Pratique, nutritionnel, performant… le all-in-one redessine les usages alimentaires, mais oblige la bio à choisir sa voie.
Shakers, poudres, formules complètes en un seul geste… Les offres “all-in-one” se multiplient et s’installent durablement dans le paysage alimentaire. Loin d’un simple effet de mode, cette tendance traduit une évolution profonde des usages, notamment chez les jeunes générations, en quête d’optimisation permanente du temps, de l’énergie et du bien-être.
Mais derrière la promesse d’efficacité et de simplification se cache un enjeu stratégique majeur pour la bio : comment répondre à cette attente sans basculer dans l’ultra-technicité, la sur-formulation ou la déconnexion de l’acte alimentaire ?
Pour éclairer ce virage, Grégory Dubourg, ingénieur agroalimentaire et CEO de Nutrikéo-ProtéinesXTC, analyse les ressorts culturels du all-in-one, ses risques pour les marques bio et les pistes d’innovation crédibles pour les circuits spécialisés à l’horizon 2026.
BOB : Vous observez une accélération des offres “all-in-one” mêlant nutrition, praticité et bénéfices bien-être. Dans quelle mesure cette tendance répond-elle à un changement profond des usages alimentaires, et pourquoi séduit-elle particulièrement les nouvelles générations ?
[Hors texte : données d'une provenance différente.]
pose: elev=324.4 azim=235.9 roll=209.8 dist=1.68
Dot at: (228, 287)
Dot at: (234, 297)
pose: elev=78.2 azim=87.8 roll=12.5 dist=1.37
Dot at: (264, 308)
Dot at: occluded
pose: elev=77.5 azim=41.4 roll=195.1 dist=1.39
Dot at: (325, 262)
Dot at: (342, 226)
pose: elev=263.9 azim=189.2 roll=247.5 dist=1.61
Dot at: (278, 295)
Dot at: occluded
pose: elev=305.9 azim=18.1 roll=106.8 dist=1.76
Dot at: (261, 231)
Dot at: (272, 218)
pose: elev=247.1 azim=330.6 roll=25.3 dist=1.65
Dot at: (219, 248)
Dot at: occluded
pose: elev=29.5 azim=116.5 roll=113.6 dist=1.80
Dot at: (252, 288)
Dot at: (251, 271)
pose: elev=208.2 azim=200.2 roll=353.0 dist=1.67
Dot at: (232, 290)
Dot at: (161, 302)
Grégory Dubourg : On assiste effectivement à un nombre croissant de lancements de produits all-in-one. Cette dynamique n’est pas un simple effet de mode mais bien une modification pérenne des comportements. Les consommateurs, et particulièrement les plus jeunes, vivent dans un environnement où tout doit être optimisé : le temps, l’énergie, la santé, la productivité. L’alimentation n’échappe pas à cette logique. Le all-in-one s’inscrit précisément dans cette quête d’efficacité : un geste unique, un produit unique, une promesse globale.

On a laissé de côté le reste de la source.